We need a change of direction of the British economy – bring manufacturing and food production back to Britain, restore strong, diverse local economies built around small businesses and co-operatives paying decent wages on which their staff can build lives and communities. That’s a longterm project – but today we need to say no to the Welfare Benefits Up-rating Bill.

Locally Greens have also issued statements......

Anna Bonallack, (Green Party candidate for Painswick (with Bisley, Randwick, Whiteshill & Ruscombe and Upton St Leonards Division in the County Council Elections in May) has expressed concern that benefits claimants are becoming increasingly scapegoated and stigmatised for their condition. Victorian notions of the undeserving or dishonest poor are being peddled by the government. She said: “We have all come across the odd individual who plays the benefits system but they are very few in number.  The vast majority of unemployed people want to work. They and we all know what social, economic and personal good work does for us. The government’s critical focus on the unemployed is unjust and in my view entirely intentional since it distracts attention from the real cheats, the tax avoiding corporations and super rich individuals, who they are unwilling or unable to tackle”.

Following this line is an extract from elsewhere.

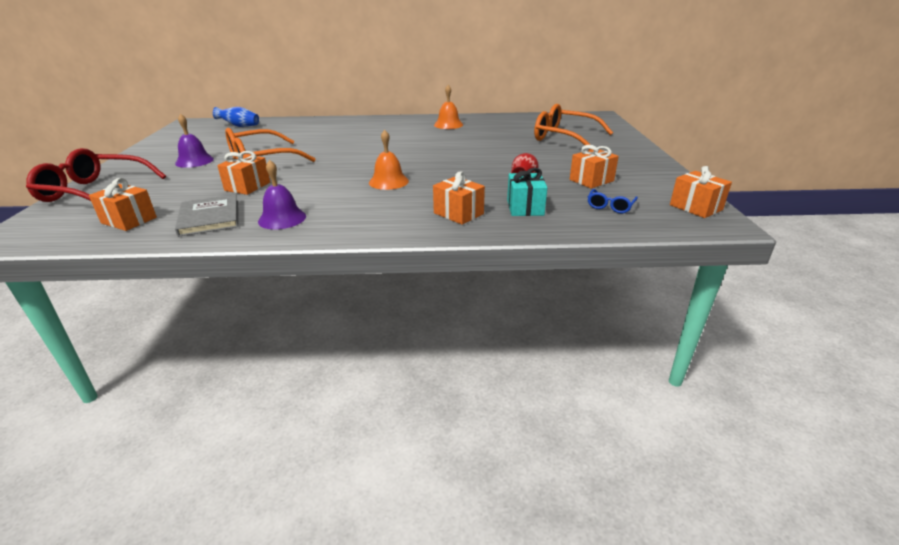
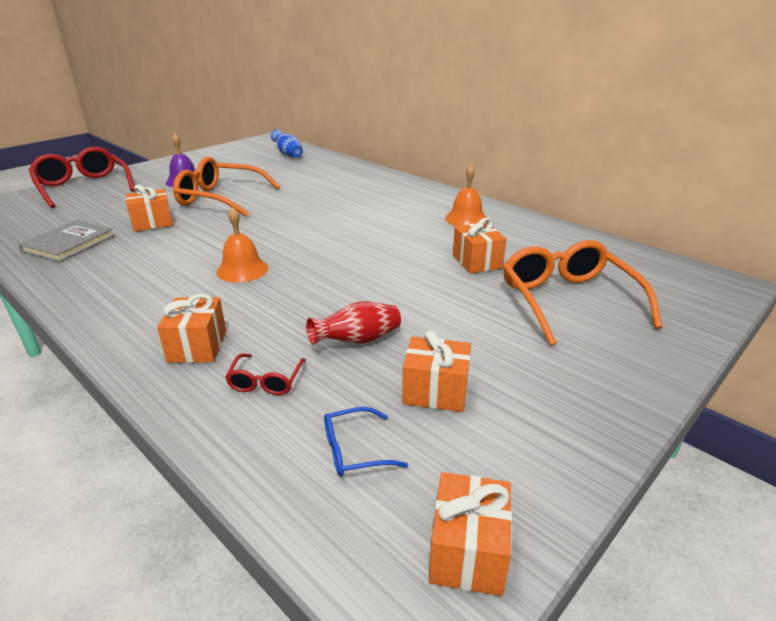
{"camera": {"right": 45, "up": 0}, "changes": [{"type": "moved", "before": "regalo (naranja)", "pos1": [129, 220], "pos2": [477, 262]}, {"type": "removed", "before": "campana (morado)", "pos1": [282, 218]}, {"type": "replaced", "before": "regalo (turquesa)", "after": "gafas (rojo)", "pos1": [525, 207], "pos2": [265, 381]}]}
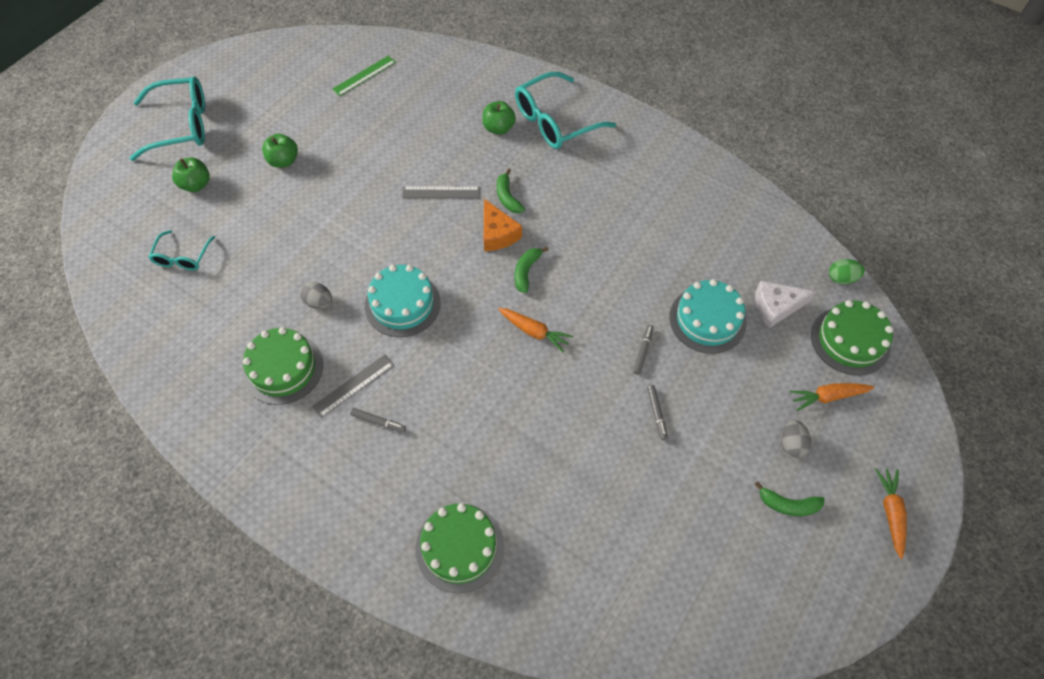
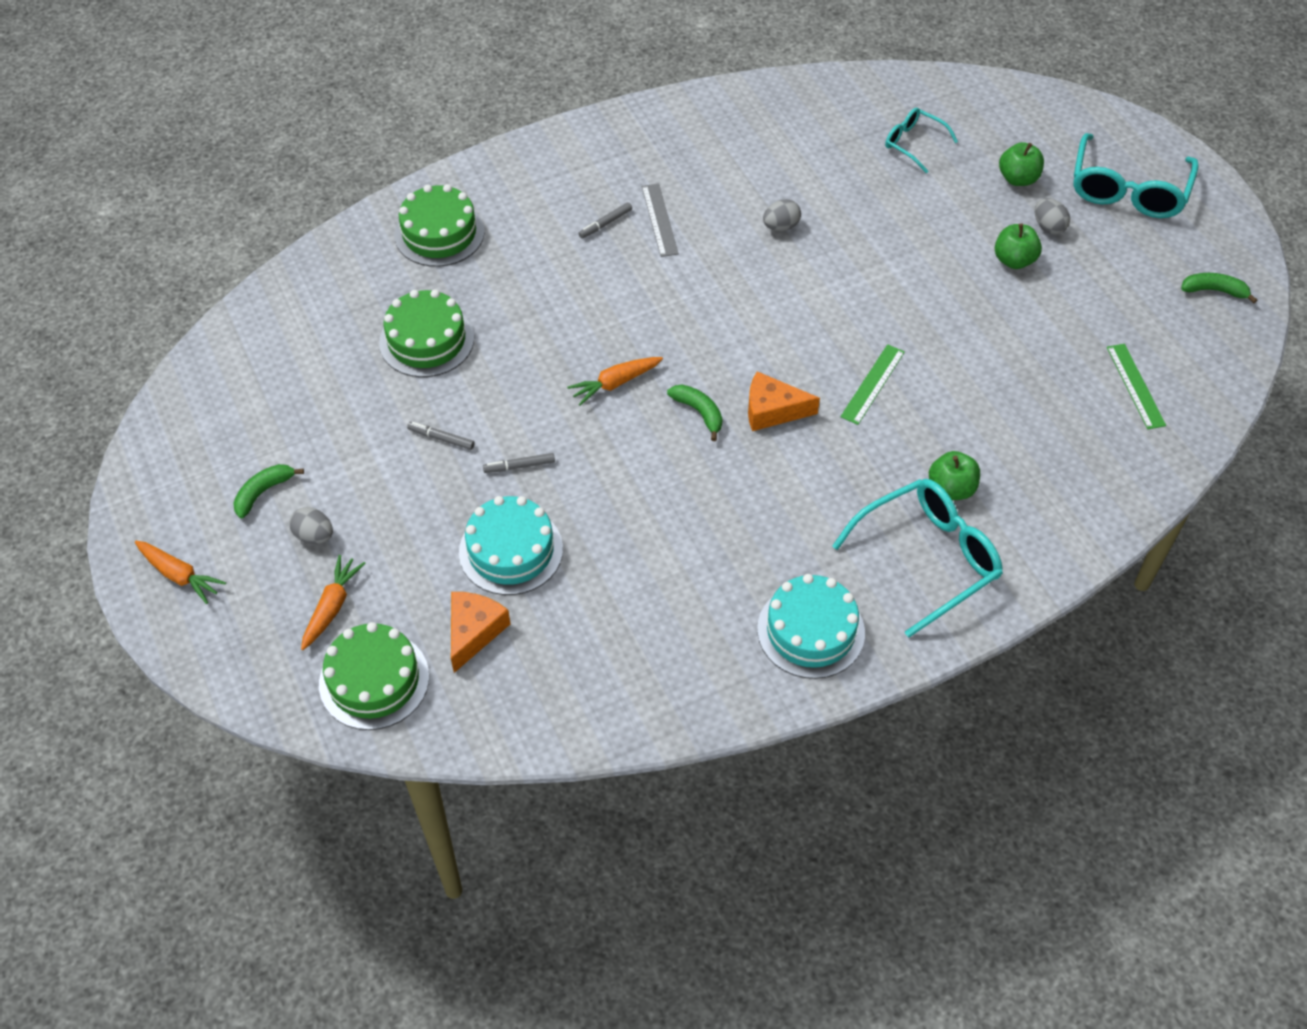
{"camera": {"right": 120, "up": -5}, "changes": [{"type": "moved", "before": "tarta (verde)", "pos1": [283, 368], "pos2": [426, 340]}, {"type": "moved", "before": "tarta (turquesa)", "pos1": [402, 304], "pos2": [811, 631]}, {"type": "recoloured", "before": "regla (gris)", "after": "regla (verde)", "pos1": [441, 192], "pos2": [872, 384]}, {"type": "moved", "before": "plátano (verde)", "pos1": [507, 197], "pos2": [1214, 291]}, {"type": "turned", "before": "gafas (turquesa)", "pos1": [555, 121], "pos2": [928, 558], "turn": 60}, {"type": "turned", "before": "rotulador (gris)", "pos1": [643, 351], "pos2": [519, 466], "turn": 120}, {"type": "recoloured", "before": "queso (blanco)", "after": "queso (naranja)", "pos1": [776, 307], "pos2": [474, 632]}, {"type": "removed", "before": "huevo (verde)", "pos1": [841, 278]}, {"type": "added", "after": "huevo (gris)", "pos2": [1048, 227]}]}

She cites research done by the Elizabeth Finn Care and the University of Kent. The research paper “Benefits Stigma in Britain” attempts to define and measure the nature and extent to which benefits claimants are stigmatised.  Many of the report’s recommendations refer to the divisive behaviour of politicians or officials in perpetuating or tolerating misleading information. For example, when interviewed it found that, basing their opinion on media coverage, which in turn was fed by government, people vastly overestimated numbers of people “claiming falsely” or “committing fraud”.

Mencap's press release: Welfare Benefits Uprating Bill sees ESA rise by just 1%

On 8 January, work and pensions secretary, Iain Duncan Smith, published the Welfare Benefits Uprating Bill. The bill aims to cap increases of most working-age benefits to just 1% – well below the rate of inflation. In his autumn statement, published in December, the Chancellor of the Exchequer said that disability-specific benefits would rise in line with inflation, in order to recognise the extra hardship that disabled people already face.

Despite this commitment, the Welfare Benefits Uprating Bill reduces the Employment and Support Allowance (ESA) for those in the Work Ready Activity Group to a 1% rise. In real terms, households receiving this ESA will be £87.65 worse off per year. This is in addition to reductions from non-disability-specific benefits, such as Housing Benefit.

Mencap has warned that the reduction would punish 500,000 disabled people, including those assessed as too sick or disabled to work.

Not skivers

“In his autumn statement, the Chancellor said disabled people would be protected from government plans to cap benefit increases at 1%,” said Dan Scorer, Mencap’s senior campaigns manager. 

“Yet half a million vulnerable, disabled people will see cuts. These are not skivers, snoozing behind drawn curtains in the morning, these are people who are either unable to work, or who would dearly love to with enough help and support.

“This is yet another cut to hit disabled people, who have already experienced a £500 million drop in support since 2010. We want to see the Chancellor honour his commitment to protect disabled people, by excluding people on Employment and Support Allowance from the cap on benefit increases.”